[[ INFORMATION GIVEN, beginning ]]
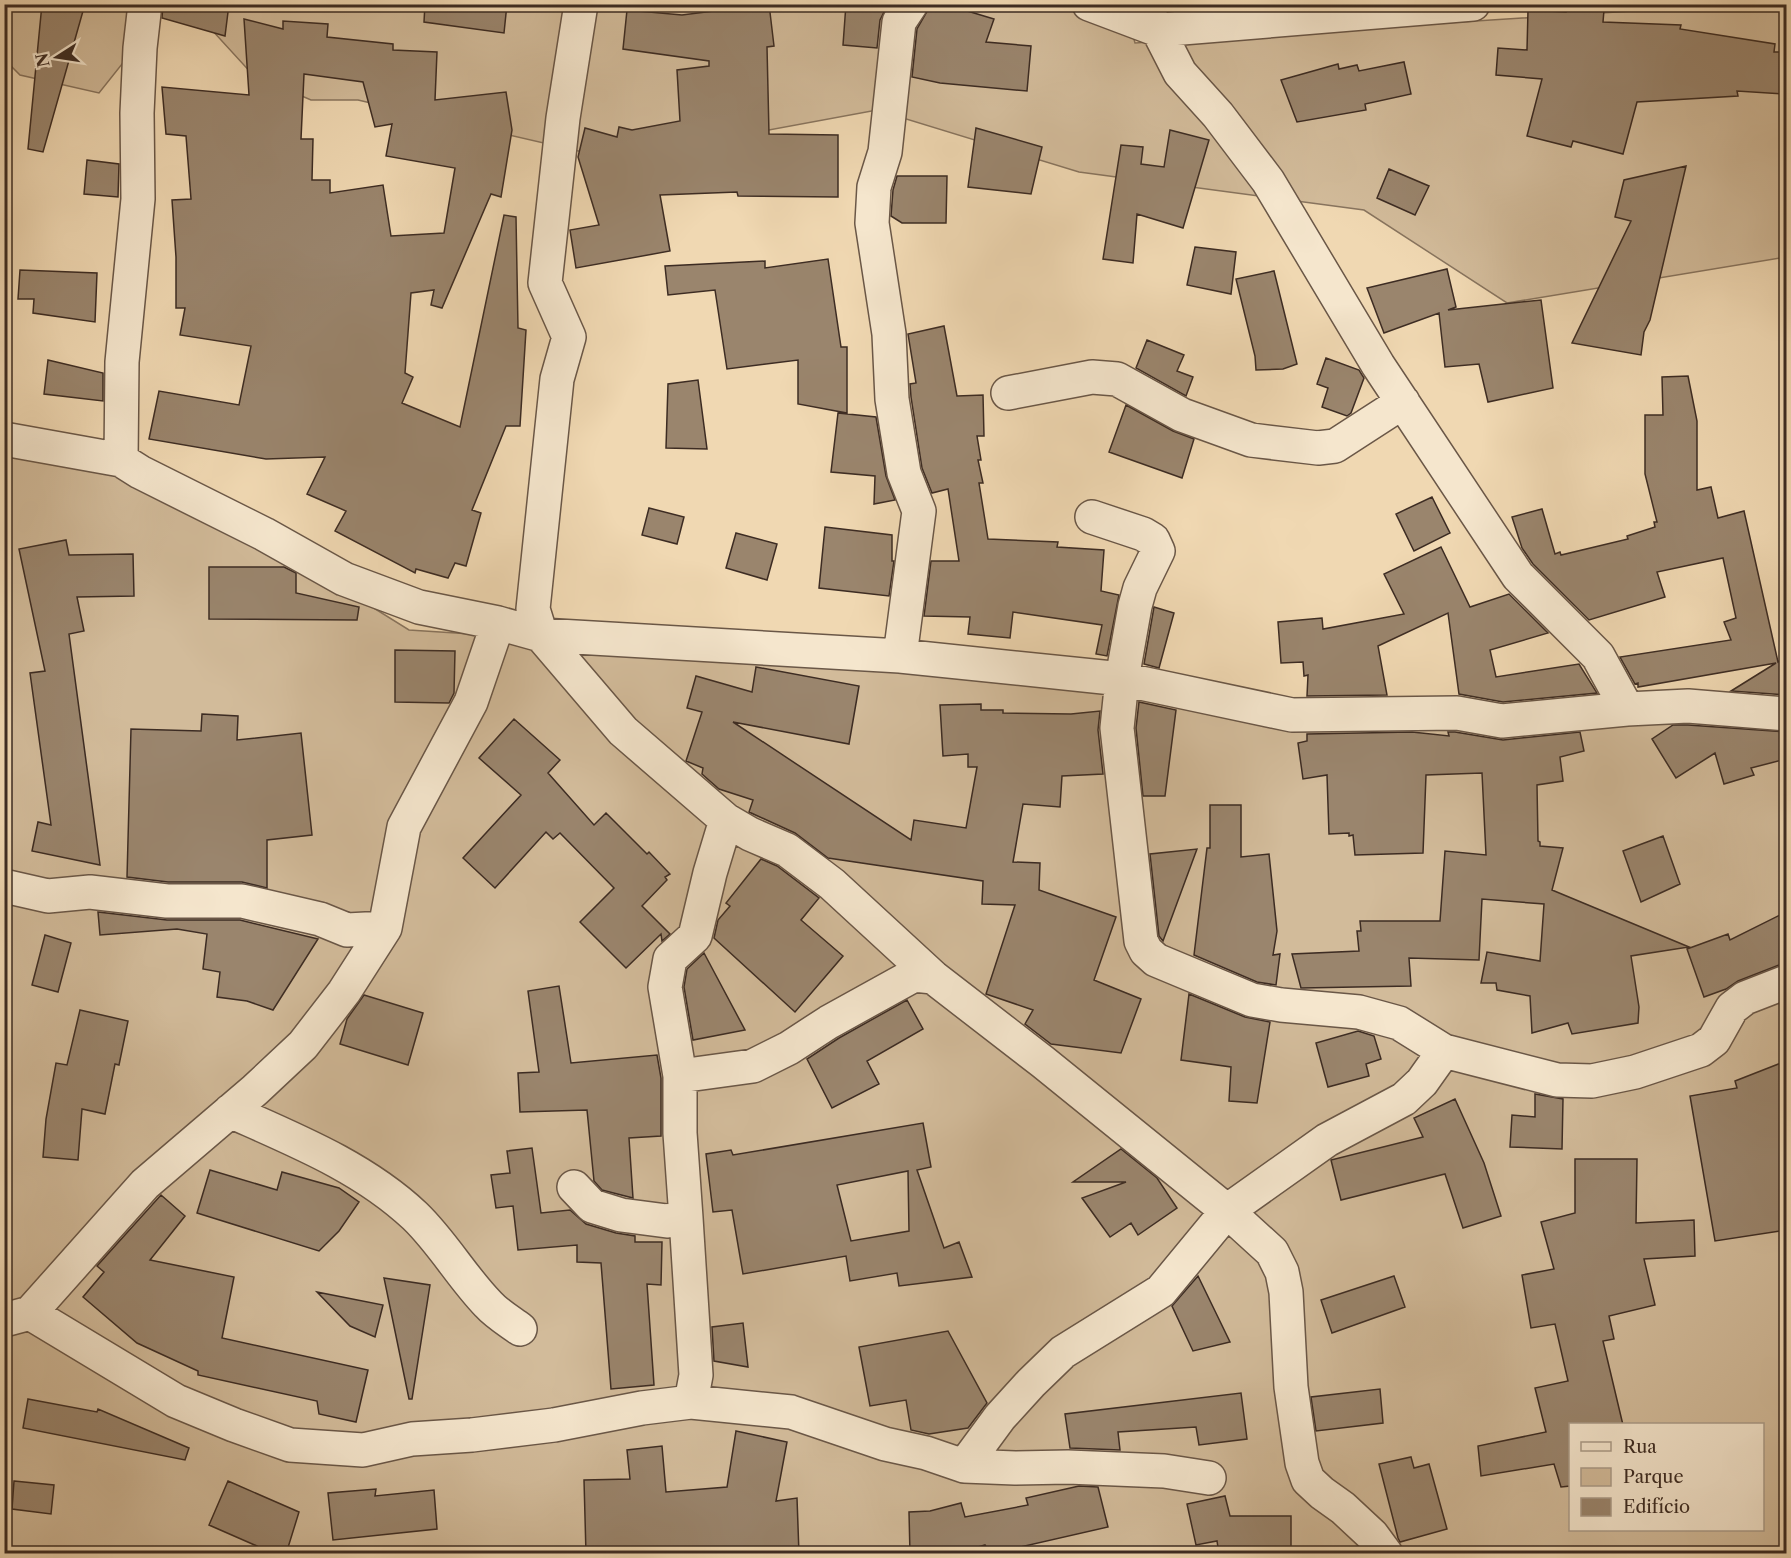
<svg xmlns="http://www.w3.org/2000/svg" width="1791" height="1558" viewBox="0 0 1791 1558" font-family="'Libre Caslon Text',serif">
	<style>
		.green { fill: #d2bb9a; stroke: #88745e; stroke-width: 1.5; fill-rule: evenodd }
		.building { fill: #9a856d; stroke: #3d2c23; stroke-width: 1.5; fill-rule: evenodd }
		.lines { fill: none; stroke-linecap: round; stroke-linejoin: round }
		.street-casing { stroke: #6a5747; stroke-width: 36 }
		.street { stroke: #f5e6cd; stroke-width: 33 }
	</style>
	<rect width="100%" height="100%" fill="#f0d8b2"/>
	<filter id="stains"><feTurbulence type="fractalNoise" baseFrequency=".00333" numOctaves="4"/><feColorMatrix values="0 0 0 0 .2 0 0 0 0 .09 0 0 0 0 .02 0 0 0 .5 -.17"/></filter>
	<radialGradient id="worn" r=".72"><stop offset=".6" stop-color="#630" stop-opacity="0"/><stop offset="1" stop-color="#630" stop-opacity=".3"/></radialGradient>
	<path class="green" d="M1124,4l11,39 497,-32 76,-6h78v252l-279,46 -143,-93 -285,-38 -202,-62 -264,49 -255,-59h-47l-58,-25 -64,-70z
		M4,5h165l-70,88 -79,-18 -15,-15z
		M5,447l109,24 234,121 61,38 169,11 598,58 493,18 117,11v825l-1781,1zM1570,1424h192v106h-192z"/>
	<path class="building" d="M42,4h43l-42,148 -15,-3z
		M163,4h66l-4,32 -63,-18z
		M425,4h82l-3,29 -80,-11z
		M769,4l5,42 -7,1 2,87 69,1v62l-100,-1 -1,-4 -77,3 10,56 -94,17 -6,-38 29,-5 -21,-68 7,-29 32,9 2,-10 13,3 48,-9 -3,-51 32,-4v-5l-86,-12 4,-39 55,5z
		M846,4h36v6h3l-5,10 -3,28 -34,-3z
		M954,7l40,12 -8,23 45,4 -4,45 -87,-8 -28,-6 5,-48 12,-21z
		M1566,7l38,3 -1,12 78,3 -1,4 95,15 -1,8h12v42l-49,-3 1,5 -101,6 -14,52 -50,-13 -2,6 -44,-11 15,-57 -46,-4 2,-27 29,2 1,-40 38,2z
		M244,19l39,10v-8l45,3 -1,13 66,7v6l44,2 -2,48 71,-8 6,38 -11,67 -10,-3 -49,114 -11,-3 3,-15 -23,3 -6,80 8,4 -11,26 58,24 44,-212 12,2 2,111 8,2 -6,96h-14l-34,84 9,3 -15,53 -11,-3 -7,15 -32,-9 -1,4 -80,-42 11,-20 -39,-17 18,-37 -59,2 -117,-20 10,-48 80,14 12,-59 -71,-11 5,-27h-9v-51l-4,-57 19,-1 -5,-63 -20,-2 -4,-47 87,8zM304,74l59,8 12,45 17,-3 -6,32 69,12 -11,65 -53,3 -8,-51 -53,8v-13h-18l1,-41h-12z
		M1404,62l7,32 -46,10 1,6 -69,12 -16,-42 57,-16 1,5 18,-4 2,6z
		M976,128l66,19 -11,47 -63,-7z
		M1170,130l39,10 -26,88 -46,-14 -4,49 -30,-4 18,-114 22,2 -2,17 23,3z
		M87,160l32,4 -1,33 -34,-3z
		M1686,166l-36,154 -6,12 -3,23 -69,-12 59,-122 -16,-4 9,-37z
		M1389,169l40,17 -14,29 -38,-17z
		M897,176h50l-1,47h-44l-11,-7 2,-26z
		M1195,247l41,5 -5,42 -44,-9z
		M828,259l13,88h6v66l-49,-9v-44l-71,9 -12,-79 -47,5 -3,-29 100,-5v7z
		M1447,269l9,38 -8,3 93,-10 12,88 -65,14 -9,-38 -34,3 -6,-54 -55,20 -17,-45z
		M20,270l77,3 -2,49 -62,-9 1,-14h-16z
		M1274,271l23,93 -14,5 -27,1 -1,-14 -19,-77z
		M944,326l13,70 26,-1 1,41h-7l4,24h-3l5,23h-4l9,56 70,3 -1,5 47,3 -3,41 18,4 -12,61 -11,-2 6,-29 -89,-13 -3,26 -42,-4 2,-17 -46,-1 7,-55h28l-11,-72 -16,4 -10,-25 -11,-71 -1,-13 6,-1 -8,-49z
		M1147,340l37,15 -7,16 16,6 -7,19 -50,-28z
		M1326,358l33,12 5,8 -13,35 -4,3 -25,-9 6,-19 -11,-4z
		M48,360l55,13v28l-59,-7z
		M1688,376l9,45v69l14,-3 7,31 26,-7 34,151 8,-5v38l-55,-4 45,-28 -138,24v-4l-3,1 -15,-27 111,-17 -7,-18 12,-4 -13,-60 -66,14 8,25 -76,23 -56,-56 -11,-16 -10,-31 30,-8 13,45 5,-2 1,3 67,-16 -1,-3 28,-9 -1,-5h3l-12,-48v-59h18l-1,-38z
		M698,380l9,69 -41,-1 2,-64z
		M1126,405l47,26 21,8 -12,39 -73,-26z
		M838,413l38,4 10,59 9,24 -21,4 1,-28 -44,-4z
		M1432,497l18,36 -36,18 -18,-37z
		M649,508l35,9 -7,27 -35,-9z
		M825,527l67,8v26h2l-5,35 -70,-8z
		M736,533l41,11 -10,36 -41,-12z
		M66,540l3,15 64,-1 1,42 -57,1 7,34 -15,3 31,231 -68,-14 6,-29 13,3 -21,-152 15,-2 -26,-122z
		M1441,547l29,60 39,-13 39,39 -58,17 6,27 83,-13 18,29 -94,9 -44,-8 -11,-81 -70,33 9,49 -80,1 1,-21 -4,1 -1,-14 -22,1 -3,-41 44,-4 1,11 81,-15 -20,-40z
		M209,567h75l12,6v20l63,14 -2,13 -148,-1z
		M1154,607l20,6 -15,55 -15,-4z
		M395,650l60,1 -1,42 -5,10 -54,-1z
		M756,667l103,19 -10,58 -116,-22 178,118 3,-20 52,8 11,-61h-9v-13l-25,2 -3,-51 41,-1v6h22v3l68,1 29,-3 -2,19 5,44 -41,2 -2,31 -37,-3 -10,58 27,1 -1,27 77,27 -22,63 47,19 -20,54 -70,-9 -26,-20 8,-14 -47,-16 29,-89 -33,-1 1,-23 -155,-23 -33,-25 -46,-21 4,-12 -34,-11 -17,-15 1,-6 -17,-7 16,-49 -15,-4 9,-32 56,16z
		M1139,702l37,8 -11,86h-22l-7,-68z
		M202,714l36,2 -1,24 64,-7 11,102 -45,5v48l-25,-6h-74l-41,-5 4,-148 70,2z
		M514,719l46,41 -12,13 46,52 12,-12 41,41 2,-2 21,22 -5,3 2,3 -25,26 28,28 -8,7 -1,-7 -35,34 -46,-46 34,-34 -54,-55 -7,6 -7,-7 -51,56 -32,-30 58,-63 -42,-37z
		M1673,725h15l98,7v27l-35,9 3,7 -30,9 -9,-31 -39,25 -24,-39z
		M1412,732l37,4 -1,-4h7l48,8 77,-8 4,19 -24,6 3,24 -26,4 1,56 2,1v4l23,2 -11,42 137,57 -58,9 8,51 -1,16 -66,11 -4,-11 -36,10 -2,-37 -33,-6 -1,-7h-15l6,-31 53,9 4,-57 -62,-5 -3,61 -70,-2 2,28 -110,2 -9,-34 67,-3 -2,-20h4l-1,-10h80l5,-70 41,4 -4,-82 -56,2 -3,78 -68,2 -2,-20 -4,1v-3l-20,1 -2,-59 -24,4 -5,-36 9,-2v-7z
		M1210,805h31v52l28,-3 8,77 -4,24 7,-1 -4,31 -19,-3 -63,-27 13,-107h3z
		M1663,836l17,48 -39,18 -18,-51z
		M1197,849l-34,92 -4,-5 -9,-82z
		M761,859l16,7 42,32 -18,22 42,36 -48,56 -81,-74 4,-18 12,-14 -4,-3z
		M98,912l69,8h73l78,19 -45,71 -26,-9 -30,-4 3,-25 -17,-3 4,-35 -30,-5 -77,6z
		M1786,912v52l-7,1 -41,16 -12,8 -22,8 -17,-48 41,-15 2,6z
		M45,935l26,8 -13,49 -26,-7z
		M704,953l41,77 -52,10 -9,-53 3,-18z
		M559,986l12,77 86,-8 4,23v58l-32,2 4,60 -31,-8 -8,-9 -7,-71 -67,2 -2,-39 21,-1 -11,-81z
		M1189,994l56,23 25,5 -13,81 -28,-2 2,-34 -50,-7z
		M364,995l59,18 -15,52 -68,-21 7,-25z
		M907,1000l16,29 -56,32 12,23 -47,24 -25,-49 32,-21z
		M80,1010l48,11 -9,44 -4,-1 -10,50 -23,-5 -4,51 -35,-3 3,-38 10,-56 11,2z
		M1358,1031l16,5 7,23 -15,5 3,12 -41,11 -12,-44z
		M1786,1061v169l-71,11 -25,-145 47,-8 -2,-7z
		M1535,1094l28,5 -1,50 -52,-2 2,-32 23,2z
		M1455,1099l29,64 17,53 -38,12 -18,-54 -104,26 -10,-40 92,-23 -9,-19z
		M923,1123l8,44 -14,3 27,78 15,-6 13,35 -73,9 -2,-13 -47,8 -4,-25 -103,18 -11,-64 -19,2 -7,-58 25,-4 2,5zM908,1171l1,60 -58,10 -14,-56z
		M532,1148l9,65 29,-3 16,14 30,9 19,3v6h27l-1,43 -14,-1 7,101 -43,4 -10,-126 -24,-1v-17l-59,5 -5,-44 -17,2 -5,-33 19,-2 -3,-22z
		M1121,1149l36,29 20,30 -39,27 -7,-12 -21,14 -28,-39 44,-16h-53z
		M1575,1159h62l-1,64 58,-3 1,36 -51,3 11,46 -46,11 5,23 -11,2 20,84h-53v61l-9,1 -7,-23 -73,12 -3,-30 68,-14 -11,-44 33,-7 -13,-57 -24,4 -9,-53 32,-6 -13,-47 34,-9z
		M210,1170l67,20 5,-18 57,16 20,14 -20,29 -20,20 -122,-38z
		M161,1195l24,21 -35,44 84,17 -12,61 146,32 -12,52 -37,-8 -2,-13 -119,-26v-4l-61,-28 -54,-46 21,-25 -7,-6z
		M1198,1276l32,66 -37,9 -21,-45z
		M1394,1276l11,31 -73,26 -11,-33z
		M384,1278l46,7 -18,114h-3z
		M317,1292l66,13 -8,32 -25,-11z
		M743,1323l5,44 -34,-6 -2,-34z
		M948,1331l39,72 -19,25 -39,6 -18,-4 -5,-30 -36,6 -11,-59z
		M1380,1389l3,34 -67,8 -5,-34z
		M1241,1393l6,46 -48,6 -3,-18 -78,5 2,18 -50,-2 -5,-34z
		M28,1399l69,13 1,-3 91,39 -4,12 -162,-32z
		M736,1431l51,11 -11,59 21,-3 2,56h-213l-2,-74 46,-1 -3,-29 35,-4 4,46 61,-5z
		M1411,1457l3,11 15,-4 18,65 -47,13 -2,-4 -19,-74z
		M14,1481l40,4 -3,29 -39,-5z
		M228,1481l71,31 -13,42h-31l2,-8 -48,-21z
		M1079,1486l19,1 10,40 -118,27 -5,-9 -30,9h-45l-1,-42 21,-1 31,-8 4,14 63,-12 -2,-7z
		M376,1489l-1,7 59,-6 3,39 -104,11 -5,-47z
		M1225,1496l5,20h61v38h-72l-2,-13 -21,4 -9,-41z"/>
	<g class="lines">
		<g class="street-casing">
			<path id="street" d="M581,4l-18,114 -18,165 24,54 -12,42 -24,230 8,26 82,96 103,89 24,14 37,16 45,34 101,93 110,85 184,149 -66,80 -98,61 -32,31 -31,34 -36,49
				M1089,4l69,26 315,-26
				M1142,4l16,26 22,43 38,42 50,66 110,184 140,211 80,80 29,53
				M1008,393l84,-16 25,2 65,36 69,25 67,8 17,-2 68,-44
				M4,439l117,21 19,12 124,62 80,45 75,28 79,16 43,12 359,21 222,23 170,36 165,-2 45,8 125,-12 61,-3 98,8
				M121,460l1,-98 16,-163 -1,-86 3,-65 5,-44
				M1092,517l51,17 10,6 5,11 -18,37 -5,18 -13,73 -5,49 24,213 5,10 10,9 96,40 29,5 78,7 40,11 45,28 113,29 35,1 43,-9 66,-22 13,-10 18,-32 13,-10 41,-16
				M900,656l19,-145 -15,-38 -12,-74 -3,-65 -17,-111 2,-36 11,-35 14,-130 12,-18
				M4,886l44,10 42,-4 77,9h75l78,18 27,11 38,-2
				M680,1076l73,-10 36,-18 40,-26 85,-47 19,2
				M230,1111c65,29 133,56 185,105 28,27 46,60 73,88 9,10 21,17 32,25
				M574,1187l18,19 29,9 46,6 19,-3 10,157 -5,27
				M686,1218l-6,-85v-57l-15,-89 5,-28 25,-23 15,-63 16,-53
				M30,1313l146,88 58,24 56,20 73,5 49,-11 60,-4 82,-10 88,-17 49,-6 100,10 94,32 41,9 38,13 51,2 53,-1 96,4 45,7
				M4,1320l26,-7 115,-129 110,-94 48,-45 41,-53 41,-64 19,-101 67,-125 27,-79
				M1386,1554l-14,-19 -29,-27 -21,-15 -14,-13 -6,-17 -11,-76 -5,-95 -4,-20 -10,-20 -45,-41 100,-71 77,-41 18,-17 22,-31"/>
		</g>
		<use href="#street" class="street"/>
	</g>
	<rect width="1791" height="1558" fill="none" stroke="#f0d8b2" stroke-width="24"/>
	<rect x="6" y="6" width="1779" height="1546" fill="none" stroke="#3d2c23" stroke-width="3"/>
	<rect x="12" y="12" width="1767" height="1534" fill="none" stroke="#3d2c23" stroke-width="1.5"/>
	<rect x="1569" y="1423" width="195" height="108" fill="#f5e6cd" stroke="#ab9c89" stroke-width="1.5"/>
	<rect x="1581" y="1442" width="30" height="9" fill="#f5e6cd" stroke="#ab9c89" stroke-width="1.5"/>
	<text x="1623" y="1453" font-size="18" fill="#3d2c23">Rua</text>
	<rect x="1581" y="1468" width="30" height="18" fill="#d2bb9a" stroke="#ab9c89" stroke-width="1.5"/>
	<text x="1623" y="1483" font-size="18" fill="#3d2c23">Parque</text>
	<rect x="1581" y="1498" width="30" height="18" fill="#9a856d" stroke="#ab9c89" stroke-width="1.5"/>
	<text x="1623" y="1513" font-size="18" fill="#3d2c23">Edifício</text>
	<g transform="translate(57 57) rotate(258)" stroke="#f5e6cd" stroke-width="4.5" paint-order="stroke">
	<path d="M0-4.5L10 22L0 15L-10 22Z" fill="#3d2c23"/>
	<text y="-9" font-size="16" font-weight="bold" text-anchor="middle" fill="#3d2c23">N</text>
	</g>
	<rect width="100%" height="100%" filter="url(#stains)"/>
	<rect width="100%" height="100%" fill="url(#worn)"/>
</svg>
[[ INFORMATION GIVEN, end ]]
◆ INSTRUCTIONS TO FOLLOW
Using only the listing above, restate exactly the lines from the line containing "M1358,1031l16,5 7,23 -15,5" through the line containing "M1142,4l16,26 22,43 38,42", both included.

◆ ANSWER AREA
		M1358,1031l16,5 7,23 -15,5 3,12 -41,11 -12,-44z
		M1786,1061v169l-71,11 -25,-145 47,-8 -2,-7z
		M1535,1094l28,5 -1,50 -52,-2 2,-32 23,2z
		M1455,1099l29,64 17,53 -38,12 -18,-54 -104,26 -10,-40 92,-23 -9,-19z
		M923,1123l8,44 -14,3 27,78 15,-6 13,35 -73,9 -2,-13 -47,8 -4,-25 -103,18 -11,-64 -19,2 -7,-58 25,-4 2,5zM908,1171l1,60 -58,10 -14,-56z
		M532,1148l9,65 29,-3 16,14 30,9 19,3v6h27l-1,43 -14,-1 7,101 -43,4 -10,-126 -24,-1v-17l-59,5 -5,-44 -17,2 -5,-33 19,-2 -3,-22z
		M1121,1149l36,29 20,30 -39,27 -7,-12 -21,14 -28,-39 44,-16h-53z
		M1575,1159h62l-1,64 58,-3 1,36 -51,3 11,46 -46,11 5,23 -11,2 20,84h-53v61l-9,1 -7,-23 -73,12 -3,-30 68,-14 -11,-44 33,-7 -13,-57 -24,4 -9,-53 32,-6 -13,-47 34,-9z
		M210,1170l67,20 5,-18 57,16 20,14 -20,29 -20,20 -122,-38z
		M161,1195l24,21 -35,44 84,17 -12,61 146,32 -12,52 -37,-8 -2,-13 -119,-26v-4l-61,-28 -54,-46 21,-25 -7,-6z
		M1198,1276l32,66 -37,9 -21,-45z
		M1394,1276l11,31 -73,26 -11,-33z
		M384,1278l46,7 -18,114h-3z
		M317,1292l66,13 -8,32 -25,-11z
		M743,1323l5,44 -34,-6 -2,-34z
		M948,1331l39,72 -19,25 -39,6 -18,-4 -5,-30 -36,6 -11,-59z
		M1380,1389l3,34 -67,8 -5,-34z
		M1241,1393l6,46 -48,6 -3,-18 -78,5 2,18 -50,-2 -5,-34z
		M28,1399l69,13 1,-3 91,39 -4,12 -162,-32z
		M736,1431l51,11 -11,59 21,-3 2,56h-213l-2,-74 46,-1 -3,-29 35,-4 4,46 61,-5z
		M1411,1457l3,11 15,-4 18,65 -47,13 -2,-4 -19,-74z
		M14,1481l40,4 -3,29 -39,-5z
		M228,1481l71,31 -13,42h-31l2,-8 -48,-21z
		M1079,1486l19,1 10,40 -118,27 -5,-9 -30,9h-45l-1,-42 21,-1 31,-8 4,14 63,-12 -2,-7z
		M376,1489l-1,7 59,-6 3,39 -104,11 -5,-47z
		M1225,1496l5,20h61v38h-72l-2,-13 -21,4 -9,-41z"/>
	<g class="lines">
		<g class="street-casing">
			<path id="street" d="M581,4l-18,114 -18,165 24,54 -12,42 -24,230 8,26 82,96 103,89 24,14 37,16 45,34 101,93 110,85 184,149 -66,80 -98,61 -32,31 -31,34 -36,49
				M1089,4l69,26 315,-26
				M1142,4l16,26 22,43 38,42 50,66 110,184 140,211 80,80 29,53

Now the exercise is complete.